Why writing efficient parallel code is difficult?

The reason is that the performance of a parallel program is dependent on many factors. Mark Edward Crovella who was awarded Phd degree by URCS in 1994 divided the factors into two groups: external factors and internal factors.

External factors are the aspects of the program’s run-time environment which is not specified in the parallel program:

1: the number of processors used to run the program

2: the size of the input data set

3: the structure of the input data set (sparseness of a matrix)

4: the problem definition (a program can solve multiple variations of a problem)

5: the machine used to run the program (architecture)

Internal factors are the methods used to parallelize the application. Typical examples of internal factors are:

1: type of parallelism used

2: which code to parallelize

3: synchronization methods

The external factors will determine the choice of internal factors. Programmers should not expect to find one general best structure for parallel program. With these insights, he proposed three techniques to assist rapid development of parallel efficient programs: Predicate profiling, lost cycles analysis and lost cycles modeling.

Predicate profiling:

The standard formula to measure the performance of parallel program is described below. But To(n,p) is not specified which is not so helpful for optimization. Because the reasons cause the overhead are not exposed. So he decomposed To(n,p) into performance predicates.

Tp(n,p) = ( To(n,p) + Tc(n) ) / p

Speedup:

S(n,p) = Tc(n) / Tp(n,p)

Efficiency:

E(n,p) = S(n,p) / p = Tc(n) / (p * Tp(n,p)) = Tc(n) / ( To(n,p) + Tc(n) )

p: number of processor

n: input data size

To(n,p): total overhead in an execution

Tc(n): non-overhead or “pure” computation

Tp: the execution time of parallel application

To(n,p) are broke into the synchronization loss, communication loss, workload imbalance, insufficient parallelism, resource contention.

“Workload imbalance(LI): processor cycles spent idling, while unfinished parallel work exists.

Insufficient parallelism(IP): processor cycles spent idling, while no unfinished parallel work exists.

Synchronization Loss(SL): processor cycles spent acquiring a lock, or waiting in a barrier.

Communication Loss(CL): processor cycles spent waiting while data moves through the system.

Resource Contention(RC): processor cycles spent waiting for access to a shared hardware resource.”
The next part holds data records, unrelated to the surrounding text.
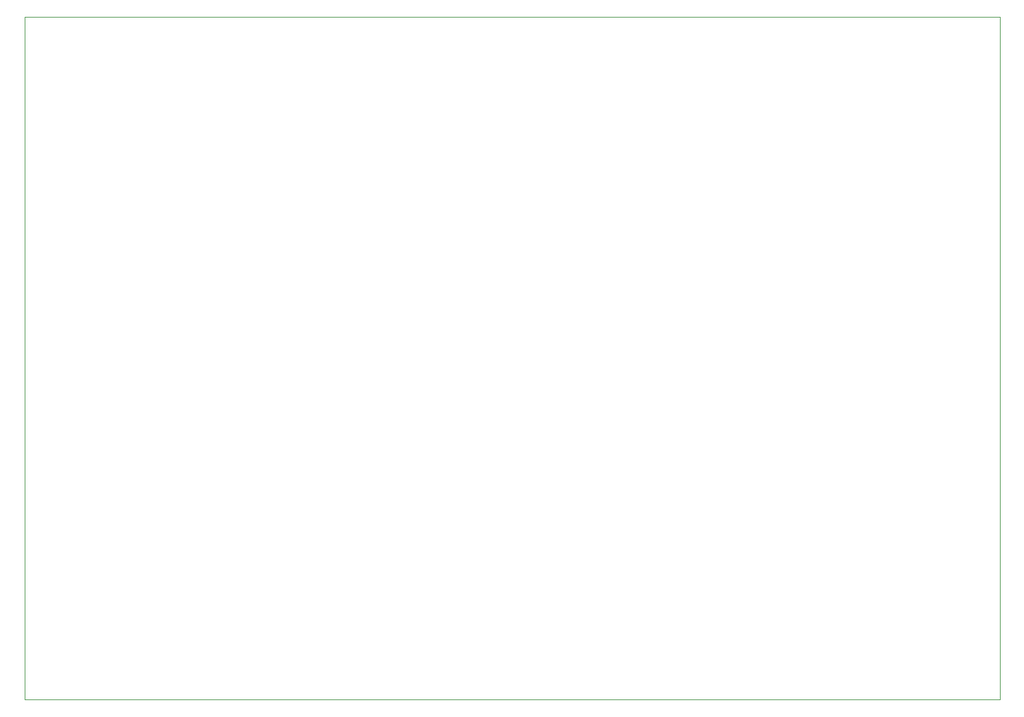
<source format=gm1>
G04 #@! TF.GenerationSoftware,KiCad,Pcbnew,(6.0.0-rc1-dev-1670-gc0cd4c03f)*
G04 #@! TF.CreationDate,2019-02-03T16:26:57-05:00
G04 #@! TF.ProjectId,AC_ISO_Board,41435f49-534f-45f4-926f-6172642e6b69,rev?*
G04 #@! TF.SameCoordinates,Original*
G04 #@! TF.FileFunction,Profile,NP*
%FSLAX46Y46*%
G04 Gerber Fmt 4.6, Leading zero omitted, Abs format (unit mm)*
G04 Created by KiCad (PCBNEW (6.0.0-rc1-dev-1670-gc0cd4c03f)) date 2019-02-03 16:26:57*
%MOMM*%
%LPD*%
G04 APERTURE LIST*
%ADD10C,0.050000*%
G04 APERTURE END LIST*
D10*
X73660000Y-140970000D02*
X200660000Y-140970000D01*
X73660000Y-52070000D02*
X73660000Y-140970000D01*
X200660000Y-52070000D02*
X73660000Y-52070000D01*
X200660000Y-140970000D02*
X200660000Y-52070000D01*
M02*

</source>
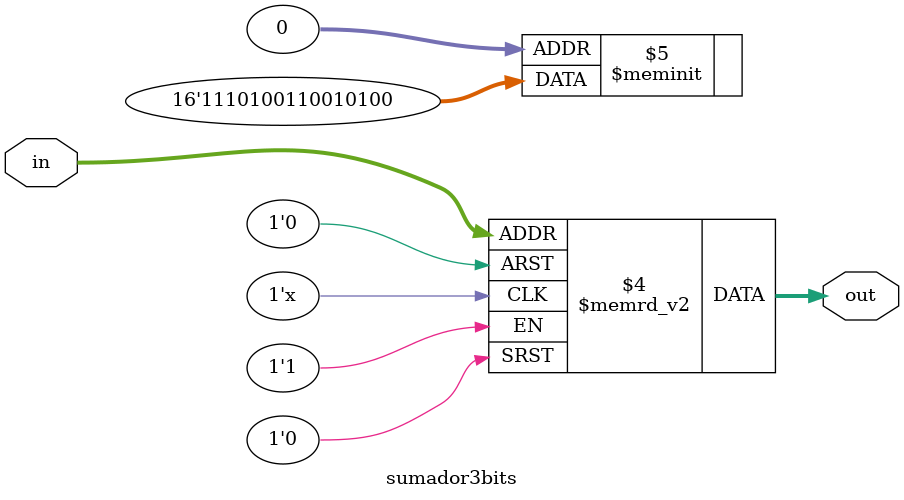
<source format=v>
module sumador3bits(
	input [0:2] in,
	output reg [0:1] out,
);

always @(in)

begin

case(in)

	3'b000: out = 2'b00;
	3'b001: out = 2'b01;
	3'b010: out = 2'b01;
	3'b011: out = 2'b10;
	3'b100: out = 2'b01;
	3'b101: out = 2'b10;
	3'b110: out = 2'b10;
	3'b111: out = 2'b11;
	default: out = 2'b00;
	
endcase

end

endmodule

</source>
Lost cycle analysis and modeling:

In there states, no useful work is down, so they call the time spent in the stats Lost Cycles (LC). So he model each component of To instead of modeling To which will reduce the difficulty in modeling.

To(E) = IP(E) + LI(E) + SL(E) + CL(E) + RC(E)

IP, LI, SL, CL, RC are functions of n and p with parameters. And the parameters are determined by the predicate profiling data. With parameters set down, the components of the overhead can be exposed which can guide the optimization.

If all of the overhead, aka, IP, LI… can be fitted through profiling, then why not fit To directly without subject it into 5 parts?

And what is the relation between To and the 5 external factor introduced previously?